## WORK TO COMPLETE
Copying exactly, give the lines in the material below from the one with "- Is python programming/coding a" to the one with "- I am unable", ends included, and nothing besides.

## RECORDS PROVIDED
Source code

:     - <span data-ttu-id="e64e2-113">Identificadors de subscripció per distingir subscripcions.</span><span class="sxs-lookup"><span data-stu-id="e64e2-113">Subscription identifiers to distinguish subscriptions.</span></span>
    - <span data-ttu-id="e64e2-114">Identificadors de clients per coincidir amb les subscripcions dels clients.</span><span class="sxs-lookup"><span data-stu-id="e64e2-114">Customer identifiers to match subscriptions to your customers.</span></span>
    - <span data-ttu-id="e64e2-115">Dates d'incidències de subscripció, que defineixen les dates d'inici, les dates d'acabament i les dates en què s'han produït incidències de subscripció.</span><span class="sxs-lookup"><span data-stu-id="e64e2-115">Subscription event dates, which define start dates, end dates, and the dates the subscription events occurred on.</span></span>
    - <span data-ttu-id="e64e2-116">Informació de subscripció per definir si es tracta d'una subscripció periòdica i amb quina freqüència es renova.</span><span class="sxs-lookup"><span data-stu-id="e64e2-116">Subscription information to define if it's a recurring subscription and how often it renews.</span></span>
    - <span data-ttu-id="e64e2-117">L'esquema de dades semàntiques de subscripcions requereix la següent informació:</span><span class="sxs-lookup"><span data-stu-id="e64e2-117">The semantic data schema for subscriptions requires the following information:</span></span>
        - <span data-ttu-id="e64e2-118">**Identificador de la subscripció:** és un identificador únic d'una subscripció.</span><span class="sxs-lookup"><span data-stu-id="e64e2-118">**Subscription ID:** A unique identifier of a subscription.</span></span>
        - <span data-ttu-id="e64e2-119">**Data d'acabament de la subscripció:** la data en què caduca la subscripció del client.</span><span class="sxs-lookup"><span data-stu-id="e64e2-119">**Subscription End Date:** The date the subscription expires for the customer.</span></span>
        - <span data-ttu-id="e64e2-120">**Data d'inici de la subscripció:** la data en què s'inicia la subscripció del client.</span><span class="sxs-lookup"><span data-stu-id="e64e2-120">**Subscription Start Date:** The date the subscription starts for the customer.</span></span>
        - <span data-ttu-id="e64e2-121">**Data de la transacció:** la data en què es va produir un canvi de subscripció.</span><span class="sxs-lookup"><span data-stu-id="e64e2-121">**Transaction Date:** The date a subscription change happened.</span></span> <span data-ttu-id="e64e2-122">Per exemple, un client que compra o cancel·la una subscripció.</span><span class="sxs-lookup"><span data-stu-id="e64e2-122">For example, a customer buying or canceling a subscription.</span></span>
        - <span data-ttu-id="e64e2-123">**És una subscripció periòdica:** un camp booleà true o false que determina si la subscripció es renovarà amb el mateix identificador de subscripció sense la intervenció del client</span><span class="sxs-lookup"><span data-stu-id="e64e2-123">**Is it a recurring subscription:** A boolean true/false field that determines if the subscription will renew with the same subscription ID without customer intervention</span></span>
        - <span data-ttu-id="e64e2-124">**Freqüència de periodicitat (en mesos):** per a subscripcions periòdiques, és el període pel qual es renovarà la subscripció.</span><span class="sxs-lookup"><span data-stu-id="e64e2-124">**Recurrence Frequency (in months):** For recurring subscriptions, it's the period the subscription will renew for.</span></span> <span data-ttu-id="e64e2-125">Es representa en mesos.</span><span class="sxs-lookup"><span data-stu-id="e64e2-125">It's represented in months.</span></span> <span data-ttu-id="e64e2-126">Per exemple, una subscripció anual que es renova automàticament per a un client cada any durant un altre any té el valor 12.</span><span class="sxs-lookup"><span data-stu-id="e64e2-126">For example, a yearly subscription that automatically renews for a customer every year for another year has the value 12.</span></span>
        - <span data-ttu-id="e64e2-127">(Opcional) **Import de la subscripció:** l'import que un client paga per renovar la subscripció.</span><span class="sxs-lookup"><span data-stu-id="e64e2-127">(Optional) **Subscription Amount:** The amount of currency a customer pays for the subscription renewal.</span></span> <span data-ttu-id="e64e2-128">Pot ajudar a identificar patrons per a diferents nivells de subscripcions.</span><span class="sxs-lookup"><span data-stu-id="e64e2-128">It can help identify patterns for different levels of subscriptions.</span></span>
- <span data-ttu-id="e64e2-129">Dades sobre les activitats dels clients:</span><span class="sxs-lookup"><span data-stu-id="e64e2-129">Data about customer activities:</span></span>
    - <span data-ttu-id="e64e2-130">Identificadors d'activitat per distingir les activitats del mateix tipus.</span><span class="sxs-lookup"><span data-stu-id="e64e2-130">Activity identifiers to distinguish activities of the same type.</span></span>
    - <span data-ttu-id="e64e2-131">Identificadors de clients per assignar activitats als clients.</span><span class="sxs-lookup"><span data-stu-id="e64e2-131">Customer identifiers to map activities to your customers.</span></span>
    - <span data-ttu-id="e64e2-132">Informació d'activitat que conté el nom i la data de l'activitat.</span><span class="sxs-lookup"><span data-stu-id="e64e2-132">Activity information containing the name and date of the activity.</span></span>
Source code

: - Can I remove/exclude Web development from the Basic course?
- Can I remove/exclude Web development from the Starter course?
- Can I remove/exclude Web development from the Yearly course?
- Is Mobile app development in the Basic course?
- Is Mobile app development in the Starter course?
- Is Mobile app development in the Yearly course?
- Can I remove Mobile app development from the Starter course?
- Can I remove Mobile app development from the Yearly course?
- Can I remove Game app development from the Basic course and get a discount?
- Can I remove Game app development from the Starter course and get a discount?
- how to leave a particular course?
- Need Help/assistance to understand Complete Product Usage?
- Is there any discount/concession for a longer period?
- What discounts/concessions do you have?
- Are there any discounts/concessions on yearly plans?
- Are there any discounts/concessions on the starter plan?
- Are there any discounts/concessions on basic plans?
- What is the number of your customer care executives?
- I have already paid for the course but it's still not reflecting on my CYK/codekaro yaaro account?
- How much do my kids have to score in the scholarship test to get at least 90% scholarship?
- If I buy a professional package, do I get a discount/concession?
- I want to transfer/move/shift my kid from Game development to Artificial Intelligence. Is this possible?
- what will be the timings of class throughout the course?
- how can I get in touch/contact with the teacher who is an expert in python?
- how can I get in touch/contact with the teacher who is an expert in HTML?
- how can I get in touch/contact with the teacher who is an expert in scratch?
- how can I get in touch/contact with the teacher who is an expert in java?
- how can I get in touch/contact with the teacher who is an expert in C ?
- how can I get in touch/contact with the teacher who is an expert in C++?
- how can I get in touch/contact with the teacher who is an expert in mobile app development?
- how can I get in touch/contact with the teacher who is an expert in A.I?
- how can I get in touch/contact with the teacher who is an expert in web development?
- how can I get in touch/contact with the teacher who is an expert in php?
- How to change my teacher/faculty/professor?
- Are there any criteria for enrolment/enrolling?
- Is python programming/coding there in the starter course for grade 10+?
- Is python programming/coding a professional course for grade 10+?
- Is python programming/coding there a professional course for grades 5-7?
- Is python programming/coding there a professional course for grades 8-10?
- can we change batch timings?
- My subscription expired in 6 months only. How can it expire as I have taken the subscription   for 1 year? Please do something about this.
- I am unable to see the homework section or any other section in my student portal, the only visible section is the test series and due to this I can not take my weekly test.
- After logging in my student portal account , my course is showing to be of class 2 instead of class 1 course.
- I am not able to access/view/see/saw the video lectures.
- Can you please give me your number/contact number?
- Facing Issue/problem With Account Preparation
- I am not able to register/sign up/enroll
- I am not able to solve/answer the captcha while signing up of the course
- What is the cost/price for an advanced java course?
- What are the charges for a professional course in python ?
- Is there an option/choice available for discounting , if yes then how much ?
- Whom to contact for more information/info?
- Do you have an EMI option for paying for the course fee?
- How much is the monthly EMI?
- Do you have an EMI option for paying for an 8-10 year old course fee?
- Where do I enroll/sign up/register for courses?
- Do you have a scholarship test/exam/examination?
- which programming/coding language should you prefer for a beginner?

## RESULT FOR THIS EXERCISE
- Is python programming/coding a professional course for grade 10+?
- Is python programming/coding there a professional course for grades 5-7?
- Is python programming/coding there a professional course for grades 8-10?
- can we change batch timings?
- My subscription expired in 6 months only. How can it expire as I have taken the subscription   for 1 year? Please do something about this.
- I am unable to see the homework section or any other section in my student portal, the only visible section is the test series and due to this I can not take my weekly test.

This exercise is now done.